Richards longtime activist

``Ginger Rogers did everything Fred Astaire did, only backwards and in high heels.'' So says Ann Richards, a former Dallas housewife who in 1982 took over what one observer called a ``quill pen'' Texas treasury and brought it into the age of computerized money management.

Ms. Richards grew up outside Waco, Texas, living, as she describes it, ``on the lower edge of middle class.'' Her rural upbringing, in a strong work-ethic setting as the nation pulled out of the depression, ``shaped my feelings and thinking very much,'' she says.
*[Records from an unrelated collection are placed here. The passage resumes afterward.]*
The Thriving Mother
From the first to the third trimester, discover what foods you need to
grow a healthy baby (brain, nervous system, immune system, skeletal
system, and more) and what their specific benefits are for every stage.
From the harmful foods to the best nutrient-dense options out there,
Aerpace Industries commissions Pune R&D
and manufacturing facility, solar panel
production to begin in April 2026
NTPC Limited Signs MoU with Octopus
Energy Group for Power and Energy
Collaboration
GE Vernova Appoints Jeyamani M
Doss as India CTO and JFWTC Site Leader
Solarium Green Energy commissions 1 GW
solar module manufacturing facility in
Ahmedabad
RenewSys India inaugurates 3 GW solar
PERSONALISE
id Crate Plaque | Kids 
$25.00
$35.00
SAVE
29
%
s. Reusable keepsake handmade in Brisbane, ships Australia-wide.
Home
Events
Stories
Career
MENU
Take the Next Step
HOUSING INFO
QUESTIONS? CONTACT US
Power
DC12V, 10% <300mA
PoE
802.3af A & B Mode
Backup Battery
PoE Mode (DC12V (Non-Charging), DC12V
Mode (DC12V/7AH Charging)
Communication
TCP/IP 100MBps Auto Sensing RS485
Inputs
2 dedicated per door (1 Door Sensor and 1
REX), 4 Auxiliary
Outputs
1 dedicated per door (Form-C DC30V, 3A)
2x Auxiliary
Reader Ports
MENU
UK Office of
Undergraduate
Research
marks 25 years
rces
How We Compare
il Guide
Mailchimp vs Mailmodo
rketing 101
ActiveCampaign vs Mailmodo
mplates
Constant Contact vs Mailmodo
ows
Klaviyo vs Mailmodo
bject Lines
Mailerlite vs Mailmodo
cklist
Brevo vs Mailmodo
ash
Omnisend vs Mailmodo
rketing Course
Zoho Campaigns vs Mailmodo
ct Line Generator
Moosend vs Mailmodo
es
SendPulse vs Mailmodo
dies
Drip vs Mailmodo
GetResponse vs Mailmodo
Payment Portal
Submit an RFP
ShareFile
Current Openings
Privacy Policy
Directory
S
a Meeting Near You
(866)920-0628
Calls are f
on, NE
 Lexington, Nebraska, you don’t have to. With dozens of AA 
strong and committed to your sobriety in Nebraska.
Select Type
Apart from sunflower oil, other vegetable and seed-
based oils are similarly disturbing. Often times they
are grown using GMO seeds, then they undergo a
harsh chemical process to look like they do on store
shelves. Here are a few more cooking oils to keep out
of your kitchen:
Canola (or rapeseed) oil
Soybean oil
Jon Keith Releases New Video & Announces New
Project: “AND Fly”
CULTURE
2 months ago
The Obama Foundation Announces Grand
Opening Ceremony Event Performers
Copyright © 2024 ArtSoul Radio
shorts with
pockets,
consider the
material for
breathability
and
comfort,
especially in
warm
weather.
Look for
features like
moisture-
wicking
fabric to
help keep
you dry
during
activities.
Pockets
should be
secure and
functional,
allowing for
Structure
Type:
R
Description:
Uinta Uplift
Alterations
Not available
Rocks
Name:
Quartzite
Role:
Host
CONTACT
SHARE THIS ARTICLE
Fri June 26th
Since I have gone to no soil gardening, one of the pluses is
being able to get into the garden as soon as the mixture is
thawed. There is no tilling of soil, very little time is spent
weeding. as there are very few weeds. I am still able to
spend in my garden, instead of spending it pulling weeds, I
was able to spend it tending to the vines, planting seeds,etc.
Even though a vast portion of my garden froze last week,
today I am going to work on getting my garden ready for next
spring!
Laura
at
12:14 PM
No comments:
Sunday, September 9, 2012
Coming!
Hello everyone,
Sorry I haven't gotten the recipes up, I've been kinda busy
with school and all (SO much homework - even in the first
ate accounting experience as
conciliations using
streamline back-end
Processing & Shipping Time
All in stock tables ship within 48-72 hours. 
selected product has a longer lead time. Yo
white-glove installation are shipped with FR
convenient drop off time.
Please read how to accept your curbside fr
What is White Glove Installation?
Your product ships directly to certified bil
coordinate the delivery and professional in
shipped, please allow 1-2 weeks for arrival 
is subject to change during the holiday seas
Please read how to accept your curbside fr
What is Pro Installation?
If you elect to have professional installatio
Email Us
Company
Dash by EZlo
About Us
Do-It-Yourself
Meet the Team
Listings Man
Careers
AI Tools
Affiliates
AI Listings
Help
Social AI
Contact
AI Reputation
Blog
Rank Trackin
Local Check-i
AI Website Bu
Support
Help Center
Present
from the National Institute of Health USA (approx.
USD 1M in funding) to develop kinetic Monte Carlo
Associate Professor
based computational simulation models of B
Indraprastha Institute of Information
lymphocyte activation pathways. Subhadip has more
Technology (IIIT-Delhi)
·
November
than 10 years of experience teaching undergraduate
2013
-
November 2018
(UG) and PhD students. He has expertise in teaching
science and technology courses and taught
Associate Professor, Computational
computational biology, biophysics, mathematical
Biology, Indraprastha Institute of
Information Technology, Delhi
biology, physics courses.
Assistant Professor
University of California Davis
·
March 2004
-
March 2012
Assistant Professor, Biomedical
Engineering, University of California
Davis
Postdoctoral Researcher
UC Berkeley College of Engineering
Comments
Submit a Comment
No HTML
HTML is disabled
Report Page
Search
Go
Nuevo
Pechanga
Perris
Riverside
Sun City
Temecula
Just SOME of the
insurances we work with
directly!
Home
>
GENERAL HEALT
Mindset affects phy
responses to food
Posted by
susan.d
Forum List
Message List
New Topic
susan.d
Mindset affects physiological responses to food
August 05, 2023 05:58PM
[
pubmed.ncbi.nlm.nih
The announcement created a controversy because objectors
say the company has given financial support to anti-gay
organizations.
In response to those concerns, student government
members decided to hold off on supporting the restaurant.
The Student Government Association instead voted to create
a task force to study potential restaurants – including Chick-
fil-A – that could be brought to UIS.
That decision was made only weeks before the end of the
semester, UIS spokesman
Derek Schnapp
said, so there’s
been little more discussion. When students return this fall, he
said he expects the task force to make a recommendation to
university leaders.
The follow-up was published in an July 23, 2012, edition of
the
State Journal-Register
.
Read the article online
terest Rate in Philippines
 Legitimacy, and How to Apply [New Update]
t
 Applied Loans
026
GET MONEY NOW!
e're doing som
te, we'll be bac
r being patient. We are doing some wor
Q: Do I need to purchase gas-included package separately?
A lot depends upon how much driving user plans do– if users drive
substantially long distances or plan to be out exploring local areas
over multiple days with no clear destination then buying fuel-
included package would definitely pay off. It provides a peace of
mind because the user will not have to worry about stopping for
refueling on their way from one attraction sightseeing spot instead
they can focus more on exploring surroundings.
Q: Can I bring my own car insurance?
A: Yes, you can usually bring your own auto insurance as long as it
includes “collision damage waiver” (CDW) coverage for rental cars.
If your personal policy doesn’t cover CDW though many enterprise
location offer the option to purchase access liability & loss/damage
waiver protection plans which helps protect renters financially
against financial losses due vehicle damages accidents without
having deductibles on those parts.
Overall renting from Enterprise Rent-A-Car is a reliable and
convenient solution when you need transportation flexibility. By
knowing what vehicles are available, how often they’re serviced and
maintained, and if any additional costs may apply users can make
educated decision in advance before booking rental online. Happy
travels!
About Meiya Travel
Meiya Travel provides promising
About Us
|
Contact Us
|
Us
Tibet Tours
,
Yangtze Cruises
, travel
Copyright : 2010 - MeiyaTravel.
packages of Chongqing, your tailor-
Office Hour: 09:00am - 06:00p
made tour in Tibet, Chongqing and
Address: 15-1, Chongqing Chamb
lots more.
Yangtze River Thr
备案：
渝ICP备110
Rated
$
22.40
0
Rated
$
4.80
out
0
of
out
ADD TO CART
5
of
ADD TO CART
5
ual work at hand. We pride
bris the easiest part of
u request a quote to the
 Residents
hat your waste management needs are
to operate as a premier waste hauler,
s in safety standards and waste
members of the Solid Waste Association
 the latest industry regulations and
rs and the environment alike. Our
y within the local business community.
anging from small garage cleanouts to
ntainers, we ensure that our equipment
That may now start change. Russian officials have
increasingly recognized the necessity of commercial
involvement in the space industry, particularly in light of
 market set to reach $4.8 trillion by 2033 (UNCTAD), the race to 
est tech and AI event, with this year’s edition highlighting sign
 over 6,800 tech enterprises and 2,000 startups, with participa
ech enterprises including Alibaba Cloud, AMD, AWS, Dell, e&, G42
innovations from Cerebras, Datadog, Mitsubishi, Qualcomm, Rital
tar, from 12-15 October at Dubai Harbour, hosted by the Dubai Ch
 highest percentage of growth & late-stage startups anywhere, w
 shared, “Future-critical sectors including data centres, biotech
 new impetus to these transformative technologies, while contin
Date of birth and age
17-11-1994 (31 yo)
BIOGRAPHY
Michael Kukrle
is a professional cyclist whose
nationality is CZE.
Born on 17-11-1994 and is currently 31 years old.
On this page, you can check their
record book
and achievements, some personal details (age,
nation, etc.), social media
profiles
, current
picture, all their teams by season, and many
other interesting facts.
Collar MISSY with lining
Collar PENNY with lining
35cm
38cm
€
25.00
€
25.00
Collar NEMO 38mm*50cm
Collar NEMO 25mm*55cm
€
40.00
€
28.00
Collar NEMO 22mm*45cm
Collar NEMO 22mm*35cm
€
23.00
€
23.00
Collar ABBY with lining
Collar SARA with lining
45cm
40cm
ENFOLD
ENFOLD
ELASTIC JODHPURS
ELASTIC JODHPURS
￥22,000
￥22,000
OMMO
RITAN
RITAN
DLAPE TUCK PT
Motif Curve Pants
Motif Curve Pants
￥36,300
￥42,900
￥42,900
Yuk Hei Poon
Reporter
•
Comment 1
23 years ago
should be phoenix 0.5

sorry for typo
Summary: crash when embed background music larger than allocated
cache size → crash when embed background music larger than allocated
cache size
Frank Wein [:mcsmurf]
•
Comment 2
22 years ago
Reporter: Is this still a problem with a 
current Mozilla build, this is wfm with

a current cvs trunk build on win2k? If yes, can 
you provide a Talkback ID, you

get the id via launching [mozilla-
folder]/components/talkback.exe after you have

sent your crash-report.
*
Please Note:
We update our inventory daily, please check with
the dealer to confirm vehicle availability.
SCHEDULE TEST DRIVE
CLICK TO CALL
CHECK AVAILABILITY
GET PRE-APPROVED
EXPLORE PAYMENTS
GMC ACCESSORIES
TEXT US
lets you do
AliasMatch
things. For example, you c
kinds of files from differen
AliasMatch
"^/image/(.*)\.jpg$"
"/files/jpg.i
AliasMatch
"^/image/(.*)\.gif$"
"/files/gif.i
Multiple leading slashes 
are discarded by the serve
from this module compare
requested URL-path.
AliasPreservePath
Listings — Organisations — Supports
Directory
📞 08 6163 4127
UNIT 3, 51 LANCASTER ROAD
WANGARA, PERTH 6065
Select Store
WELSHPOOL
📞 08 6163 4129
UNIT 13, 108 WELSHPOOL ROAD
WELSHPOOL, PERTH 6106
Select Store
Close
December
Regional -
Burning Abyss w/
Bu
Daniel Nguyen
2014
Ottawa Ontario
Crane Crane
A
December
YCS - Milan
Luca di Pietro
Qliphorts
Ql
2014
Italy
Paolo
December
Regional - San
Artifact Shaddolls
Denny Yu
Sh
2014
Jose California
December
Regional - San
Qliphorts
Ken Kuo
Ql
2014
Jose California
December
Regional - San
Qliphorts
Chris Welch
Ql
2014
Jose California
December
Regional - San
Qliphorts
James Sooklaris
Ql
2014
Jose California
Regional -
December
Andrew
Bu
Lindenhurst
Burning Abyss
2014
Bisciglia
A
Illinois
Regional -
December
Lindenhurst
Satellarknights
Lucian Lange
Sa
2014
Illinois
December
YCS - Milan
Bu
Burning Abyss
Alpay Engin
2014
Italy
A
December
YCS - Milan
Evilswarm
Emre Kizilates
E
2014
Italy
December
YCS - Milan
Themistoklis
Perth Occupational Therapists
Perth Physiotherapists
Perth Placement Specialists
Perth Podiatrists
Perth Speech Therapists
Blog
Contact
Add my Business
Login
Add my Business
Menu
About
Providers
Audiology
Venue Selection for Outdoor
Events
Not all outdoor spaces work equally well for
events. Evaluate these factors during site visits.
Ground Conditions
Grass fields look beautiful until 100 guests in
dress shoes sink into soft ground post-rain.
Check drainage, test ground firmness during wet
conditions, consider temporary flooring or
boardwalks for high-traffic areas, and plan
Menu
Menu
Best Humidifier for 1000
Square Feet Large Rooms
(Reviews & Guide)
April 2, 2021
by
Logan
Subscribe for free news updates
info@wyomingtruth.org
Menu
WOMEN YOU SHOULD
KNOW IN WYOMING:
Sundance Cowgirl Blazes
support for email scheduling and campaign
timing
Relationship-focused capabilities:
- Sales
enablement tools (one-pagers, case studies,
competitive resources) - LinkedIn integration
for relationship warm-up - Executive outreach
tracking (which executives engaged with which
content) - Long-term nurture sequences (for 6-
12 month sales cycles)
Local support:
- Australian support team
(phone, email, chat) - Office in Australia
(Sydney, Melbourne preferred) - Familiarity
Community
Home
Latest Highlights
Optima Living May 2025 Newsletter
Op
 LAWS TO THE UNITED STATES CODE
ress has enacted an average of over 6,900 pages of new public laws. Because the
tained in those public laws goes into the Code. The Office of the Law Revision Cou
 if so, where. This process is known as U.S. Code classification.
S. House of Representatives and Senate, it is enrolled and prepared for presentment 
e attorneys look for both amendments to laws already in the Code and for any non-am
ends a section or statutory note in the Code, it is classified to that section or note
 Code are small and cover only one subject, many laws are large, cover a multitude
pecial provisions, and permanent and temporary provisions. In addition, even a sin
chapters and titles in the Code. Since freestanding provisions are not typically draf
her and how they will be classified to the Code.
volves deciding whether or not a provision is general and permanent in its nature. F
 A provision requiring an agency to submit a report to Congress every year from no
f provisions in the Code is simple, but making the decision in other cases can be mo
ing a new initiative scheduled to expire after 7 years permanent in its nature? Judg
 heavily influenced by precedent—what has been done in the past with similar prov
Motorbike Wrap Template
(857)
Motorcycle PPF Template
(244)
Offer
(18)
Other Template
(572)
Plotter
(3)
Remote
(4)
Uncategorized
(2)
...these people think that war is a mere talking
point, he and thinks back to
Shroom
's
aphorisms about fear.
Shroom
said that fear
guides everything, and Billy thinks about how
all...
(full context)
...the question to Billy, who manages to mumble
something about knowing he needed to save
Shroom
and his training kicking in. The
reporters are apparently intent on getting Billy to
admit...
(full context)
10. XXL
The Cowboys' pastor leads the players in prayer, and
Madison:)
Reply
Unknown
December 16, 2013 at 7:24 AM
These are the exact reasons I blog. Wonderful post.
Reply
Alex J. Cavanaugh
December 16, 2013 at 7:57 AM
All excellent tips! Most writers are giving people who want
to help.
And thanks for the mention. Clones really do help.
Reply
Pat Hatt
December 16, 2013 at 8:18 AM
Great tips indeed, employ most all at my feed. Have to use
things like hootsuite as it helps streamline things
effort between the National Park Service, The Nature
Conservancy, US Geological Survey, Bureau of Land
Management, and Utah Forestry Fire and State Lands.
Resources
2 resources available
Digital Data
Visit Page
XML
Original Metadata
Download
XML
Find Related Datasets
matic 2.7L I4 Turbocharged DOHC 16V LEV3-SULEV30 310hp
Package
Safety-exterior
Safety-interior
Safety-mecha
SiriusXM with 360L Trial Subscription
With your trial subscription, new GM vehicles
So did a father who told her she could accomplish whatever she wanted.

After teaching to help put her husband through law school, Richards settled into raising four children. But she wasn't too settled.

In Dallas she took part in Democratic causes. In the '70s, after moving to Austin, she helped elect women to the Texas Legislature.

In 1976 she tossed her own hat into the political ring, winning a seat as a county commissioner. Six years later she became the first woman in Texas history (who wasn't running as her husband's successor) to win a statewide race. She has her sights set on the governor's seat in 1990.

Richards has often credited her years in the home with providing her the budgetary and organizational skills she needs to run a bureaucracy and keep the state's books in order. The latter is no trickier than balancing the family checkbook, she says: It just involves more zeroes after the numbers.